A concentration in physics consists of 10 courses: 190, 195, 290, 295, 390, 550 and four other courses chosen in consultation with an advisor who is a member of the physics faculty. Normally at least one of the electives will be selected from physics courses at the 300 level or above. Students who wish to prepare for graduate school in physics or engineering should choose electives from physics courses at the 300 level and above. Students with other interests may, in consultation with their advisor, select up to two electives from other science courses. Such courses should normally support interdisciplinary interests or career goals. Normally 390 is taken in the spring semester of the junior year in preparation for the research project undertaken in 550. Honors in physics requires outstanding work in the senior research project.
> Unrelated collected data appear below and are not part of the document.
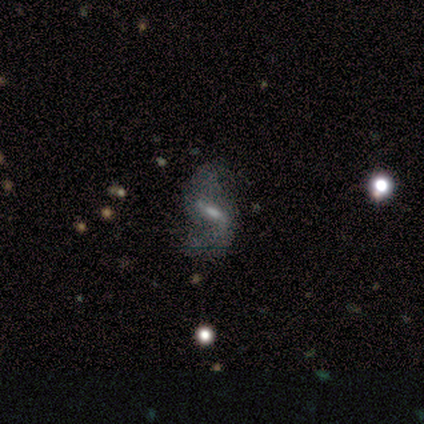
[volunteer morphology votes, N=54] A featured or disk galaxy (80%) with a strong bar (41%, tied with weak), 2 (86%) loose (76%) spiral arms (90%) and a moderate central bulge (37%). Merging: none (61%).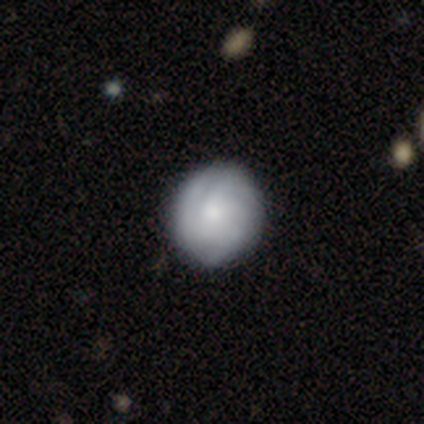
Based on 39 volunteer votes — featured or disk 56%, smooth 44%, star or artifact 0%. Down the decision tree: edge-on disk — no (100%); bar — no (100%); spiral arms — yes (95%); spiral arm count — 3 (43%, tied with can't tell); spiral winding — tight (48%, tied with medium); bulge size — moderate (45%); merging — none (54%).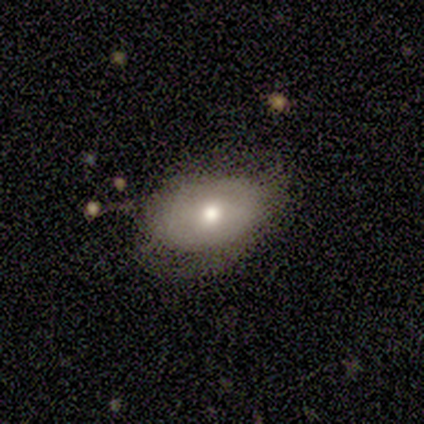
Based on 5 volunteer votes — Smooth or featured? 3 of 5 (60%) said smooth. How rounded? 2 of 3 (67%) said in between. Merging? 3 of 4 (75%) said none.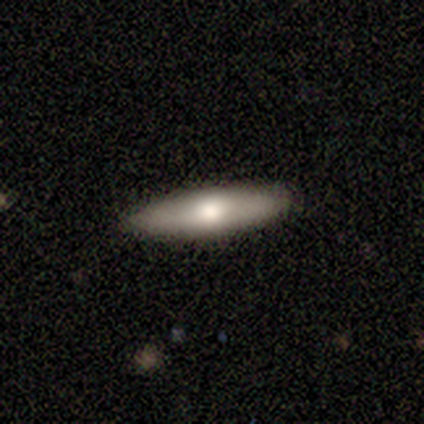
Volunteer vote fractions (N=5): Morphology: type=featured or disk (80%); edge-on=yes (50%, tied with no); edge-on bulge=none (50%, tied with rounded); merging=none (100%).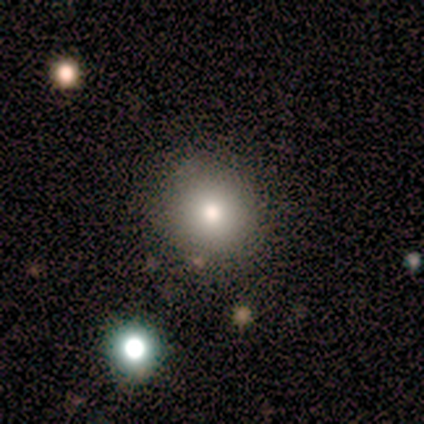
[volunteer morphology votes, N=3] Smooth or featured: smooth — 33% (tied with featured or disk — 33%; star or artifact — 33%)
How rounded: round — 100%
Merging: none — 50% (tied with major disturbance — 50%)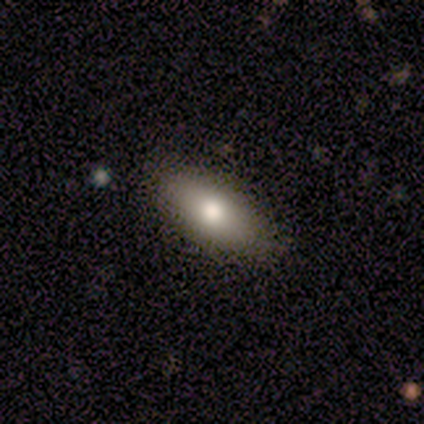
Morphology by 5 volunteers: smooth_or_featured: smooth (p=1.00)
how_rounded: in between (p=1.00)
merging: none (p=0.80) [alt: minor disturbance p=0.20]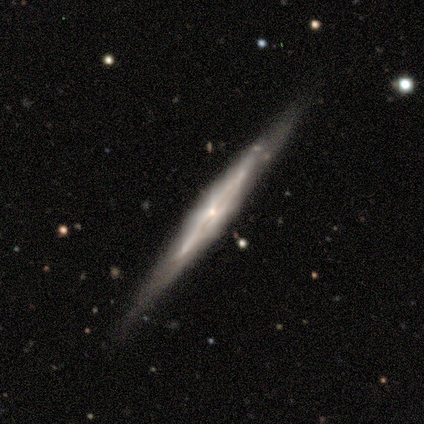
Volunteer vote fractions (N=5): smooth-or-featured: featured or disk: 80% | smooth: 20% | star or artifact: 0%
  disk-edge-on: yes: 75% | no: 25%
    edge-on-bulge: boxy: 33% (tied) | none: 33% (tied) | rounded: 33% (tied)
  merging: none: 100% | minor disturbance: 0% | major disturbance: 0% | merger: 0%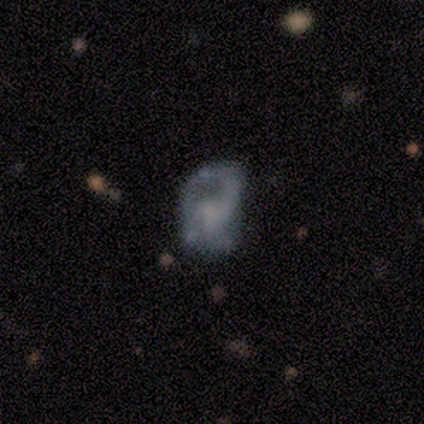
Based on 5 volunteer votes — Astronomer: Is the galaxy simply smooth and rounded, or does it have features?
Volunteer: featured or disk — 60%.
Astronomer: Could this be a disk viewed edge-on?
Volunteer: no — 100%.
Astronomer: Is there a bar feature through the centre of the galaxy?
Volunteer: no — 100%.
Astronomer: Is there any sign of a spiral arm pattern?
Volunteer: yes — 67%.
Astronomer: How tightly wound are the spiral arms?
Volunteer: medium — 50%, tied with loose at 50%.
In the first year, prospective concentrators should take 190 and 195, and Mathematics 113 and 114. If the Mathematics Department grants advanced placement, students may wish to take linear algebra (Mathematics 224) followed by vector calculus (215) or differential equations (235). Physics 290 and 295 should be taken in the second year. Other options should be discussed with a member of the faculty. Students who wish to major in physics but who have taken either 100-105 or 200-205, or who wish to begin the major belatedly should consult with the department chair. Students with advanced placement in physics should consult with a member of the department before registering for a physics class.A minor in physics consists of five courses: 190, 195, 290 or 295, and two other physics courses, or 100, 105, and three other physics courses, of which one must be at the 200 level or above. A minor in astronomy consists of five courses: a 2-course introductory sequence (190-195, 100-105, or 200-205), 290, 160 and either 330 or an independent study in astronomy. A student who majors in physics may not minor in astronomy.
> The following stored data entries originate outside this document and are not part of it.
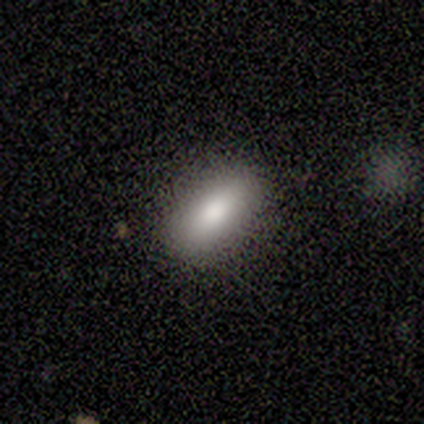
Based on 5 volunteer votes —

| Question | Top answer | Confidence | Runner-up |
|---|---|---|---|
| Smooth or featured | smooth | 60% | featured or disk (20%) |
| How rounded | in between | 100% | — |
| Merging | none | 50% | tied: minor disturbance (50%) |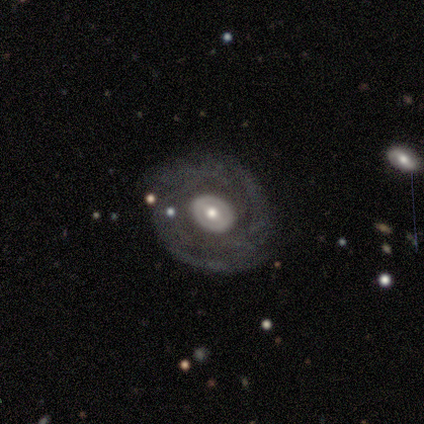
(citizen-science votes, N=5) A smooth galaxy with no disk features (60%) that is round (67%). Merging: none (50%).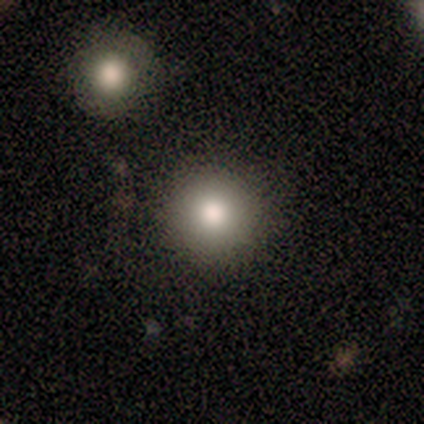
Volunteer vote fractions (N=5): Smooth or featured? smooth (100%)
How rounded? round (100%)
Merging? none (100%)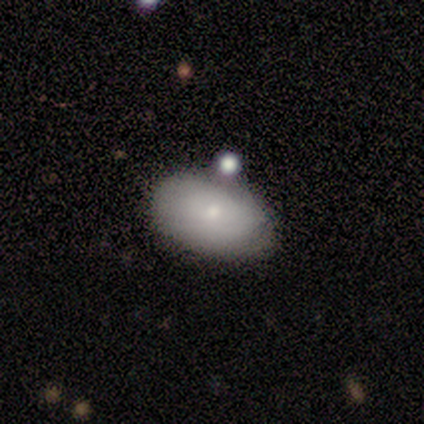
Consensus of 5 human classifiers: This appears to be a smooth galaxy with no disk features (60%) that is in between round and cigar-shaped (100%). Merging: none (60%).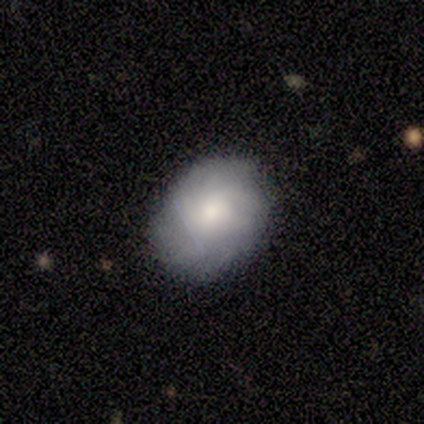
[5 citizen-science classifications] smooth_or_featured: smooth (p=0.40) [tied with: featured or disk p=0.40]
how_rounded: round (p=0.50) [tied with: in between p=0.50]
merging: none (p=0.50) [tied with: major disturbance p=0.50]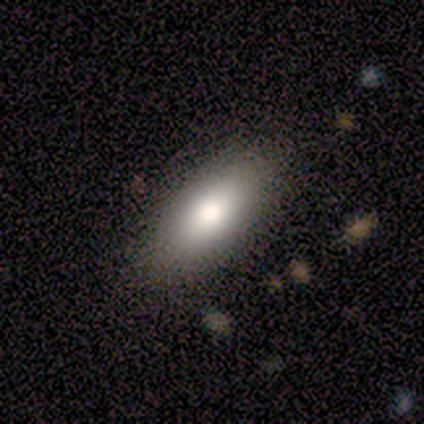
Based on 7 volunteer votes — smooth_or_featured: smooth (p=0.57) [alt: featured or disk p=0.29]
how_rounded: in between (p=1.00)
merging: none (p=1.00)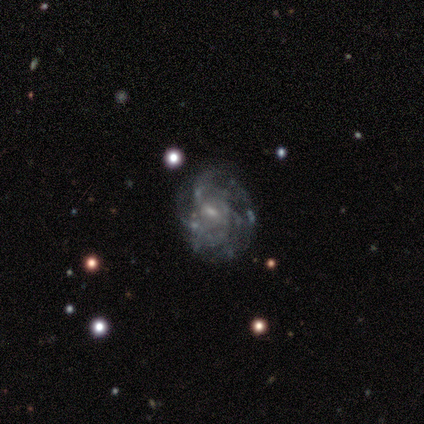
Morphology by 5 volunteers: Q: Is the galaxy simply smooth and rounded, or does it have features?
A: featured or disk — 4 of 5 (80%).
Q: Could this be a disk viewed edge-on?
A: no — 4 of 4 (100%).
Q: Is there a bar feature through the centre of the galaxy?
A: weak — 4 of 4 (100%).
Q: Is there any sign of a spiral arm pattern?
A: yes — 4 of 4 (100%).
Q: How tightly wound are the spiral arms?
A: tight — 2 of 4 (50%).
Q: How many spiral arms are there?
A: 2 — 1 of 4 (25%, tied with 4, more than 4 and can't tell).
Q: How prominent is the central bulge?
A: small — 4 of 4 (100%).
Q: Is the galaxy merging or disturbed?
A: none — 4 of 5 (80%).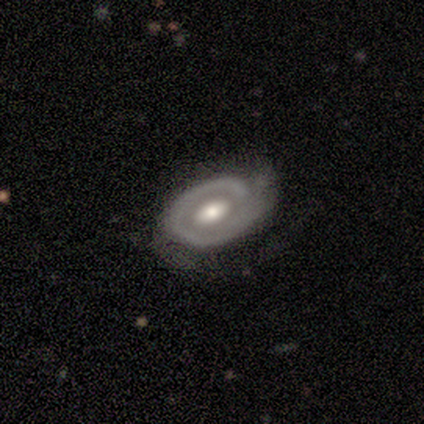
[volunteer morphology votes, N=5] A featured or disk galaxy (80%) with a weak bar (50%, tied with no), 2 (50%) tight (50%, tied with loose) spiral arms (100%) and a moderate central bulge (100%).

Vote fractions:
- Smooth or featured? featured or disk: 80% / smooth: 20% / star or artifact: 0%
- Edge-on disk? no: 100% / yes: 0%
- Bar? weak: 50% (tied) / no: 50% (tied) / strong: 0%
- Spiral arms? yes: 100% / no: 0%
- Spiral winding? tight: 50% (tied) / loose: 50% (tied) / medium: 0%
- Spiral arm count? 2: 50% / 1: 25% / can't tell: 25% / 3: 0% / 4: 0% / more than 4: 0%
- Bulge size? moderate: 100% / dominant: 0% / large: 0% / small: 0% / none: 0%
- Merging? none: 80% / minor disturbance: 20% / major disturbance: 0% / merger: 0%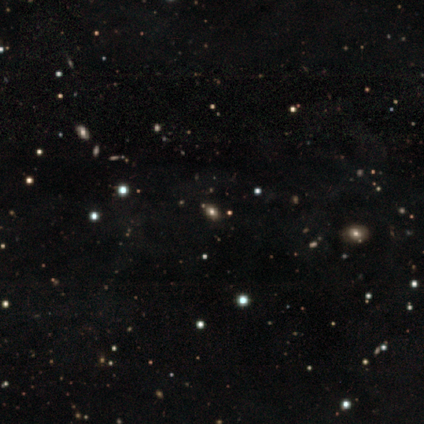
Smooth or featured? 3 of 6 (50%) said smooth. How rounded? 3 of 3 (100%) said in between. Merging? 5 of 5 (100%) said none.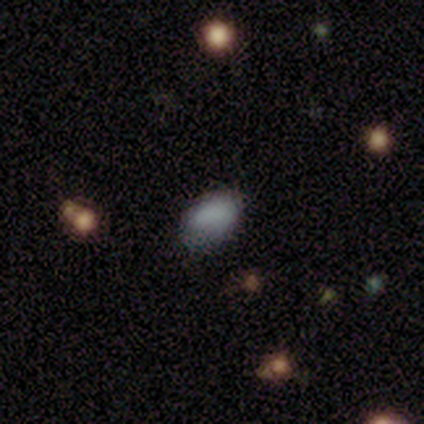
Smooth or featured? 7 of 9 (78%) said smooth. How rounded? 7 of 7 (100%) said in between. Merging? 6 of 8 (75%) said minor disturbance.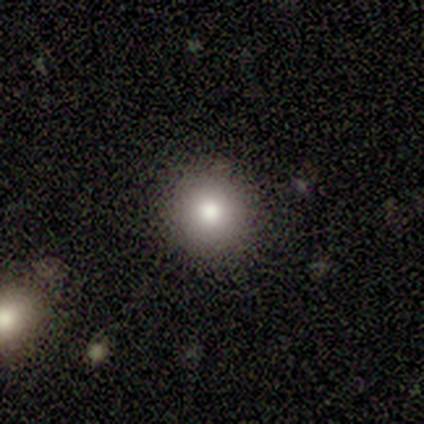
smooth_or_featured: smooth (p=0.80) [alt: star or artifact p=0.20]
how_rounded: round (p=0.75) [alt: in between p=0.25]
merging: none (p=1.00)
Students interested in the 3-2 or 4-2 engineering programs affiliating Hamilton with engineering schools should take 190, 195 and calculus (or linear algebra if mathematics placement so warrants) in their first year. There are many possible options in engineering programs, and because of their complexity beyond the first year, interested students should consult the engineering advisor, Professor Millet. This is also the case for those who have taken 100-105 and have then become interested in engineering.
Juniors or seniors without prior courses in the department may enroll in 100, 130, 160, 190 and 245.